Cyprus Finance and Banking

On 8 July the Cyprus parliament approved a package of legislative measures aimed at creating market security, stability and growth, and strengthening the legal framework to deal with non-performing loans.

The principal changes are as follows:

  • The Transfer and Mortgage Law of 1965 has been amended to make it possible, in the case of the sale of one or more of multiple loans secured by the same mortgage, to allocate the mortgage between the loans so that loans are not left unsecured after the sale.
  • The Sale of Credit Facilities and Related Matters Law of 2015 has been amended to provide that no fees on the transfer of property or of a charge are payable by the buyer. In addition, clearer rules have been introduced regarding the outcome of the sale of credit facilities, the transfer rights and obligations, priorities, the continuation of lawsuits and retention of documents.
  • The Insolvency of Natural Persons (Personal Repayment Plans and Debt Relief Orders) Law of 2015 has been amended to simplify procedures and facilitate rehabilitation of debtors who have not committed offences.
  • Amendments to the Companies Law have been made to further facilitate debt restructuring and promote corporate rescue.

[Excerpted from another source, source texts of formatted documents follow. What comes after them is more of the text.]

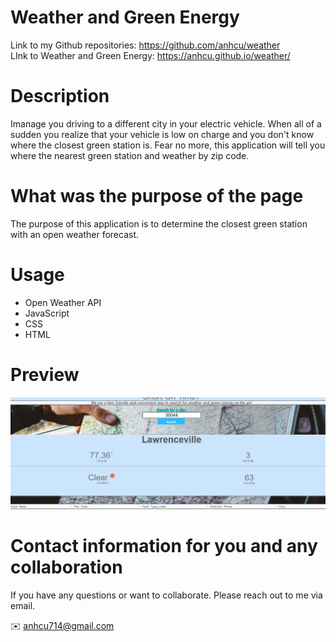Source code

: # Weather and Green Energy
Link to my Github repositories: https://github.com/anhcu/weather <br>
LInk to Weather and Green Energy: https://anhcu.github.io/weather/

# Description
Imanage you driving to a different city in your electric vehicle. When all of a sudden you realize that your vehicle is low on charge and you don't know where the closest green station is. Fear no more, this application will tell you where the nearest green station and weather by zip code.

# What was the purpose of the page
The purpose of this application is to determine the closest green station with an open weather forecast.  

# Usage
- Open Weather API
- JavaScript
- CSS
- HTML

# Preview
![demo](./assets/images/demo.png)

# Contact information for you and any collaboration
If you have any questions or want to collaborate. Please reach out to me via email.

✉️ anhcu714@gmail.com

The moratorium during the tenure of an Examiner ceases if the company does not pay its obligations, and creditors may take measures to enforce their debts.
  • Fees payable to isolvency practioners for successful implementation of a personal restructuring plan have been increased.
  • A new law has been passed creating a framework for debt securitisation under the supervision of the Central Bank of Cyprus. The debtor's obligations and rights do not change with the securitisation of the loan and any security is unaffected. The sale and transfer of the loan to the SPV is final and binding on the transferor, and in the event of the subsequent insolvency of the transferor, there will be no recourse against the transferee.

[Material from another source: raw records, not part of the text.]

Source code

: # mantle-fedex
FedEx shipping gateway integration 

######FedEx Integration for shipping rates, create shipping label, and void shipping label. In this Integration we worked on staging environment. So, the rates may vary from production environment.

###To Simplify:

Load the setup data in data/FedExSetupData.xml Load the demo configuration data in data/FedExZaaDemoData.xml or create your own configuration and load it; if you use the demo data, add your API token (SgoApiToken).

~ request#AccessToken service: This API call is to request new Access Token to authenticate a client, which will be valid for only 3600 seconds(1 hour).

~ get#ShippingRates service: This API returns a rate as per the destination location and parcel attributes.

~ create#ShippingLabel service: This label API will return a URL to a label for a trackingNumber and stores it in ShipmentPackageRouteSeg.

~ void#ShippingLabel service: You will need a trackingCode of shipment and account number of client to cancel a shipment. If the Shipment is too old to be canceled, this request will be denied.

To further facilitate the reduction of non-performing debt, a debt relief programme known as ESTIA regarding principal private residences will come into force at the beginning of 2019. Loans secured on principal private residences with a value of €350,000 or less will be reduced to the market value of the property and extended up to 25 years at a below-market interest rate, with a government subsidy. The scheme is estimated to benefit approximately 15,000 debtors, with total debts of in the order of €3.4 billion. The scheme will be administered by the Cyprus Land Development Corporation and funded by the government over 25 years.

The current exemptions from income tax, capital gains tax, SDC tax, stamp duty and transfer fees for transfers of immovable property from a borrower to the lender in the course of loan have been extended to borrowers who dispose of the property themselves in the open market. Both sets of exemptions will be available until the end of 2019.

The content of this article is intended to provide a general guide to the subject matter. Specialist advice should be sought about your specific circumstances.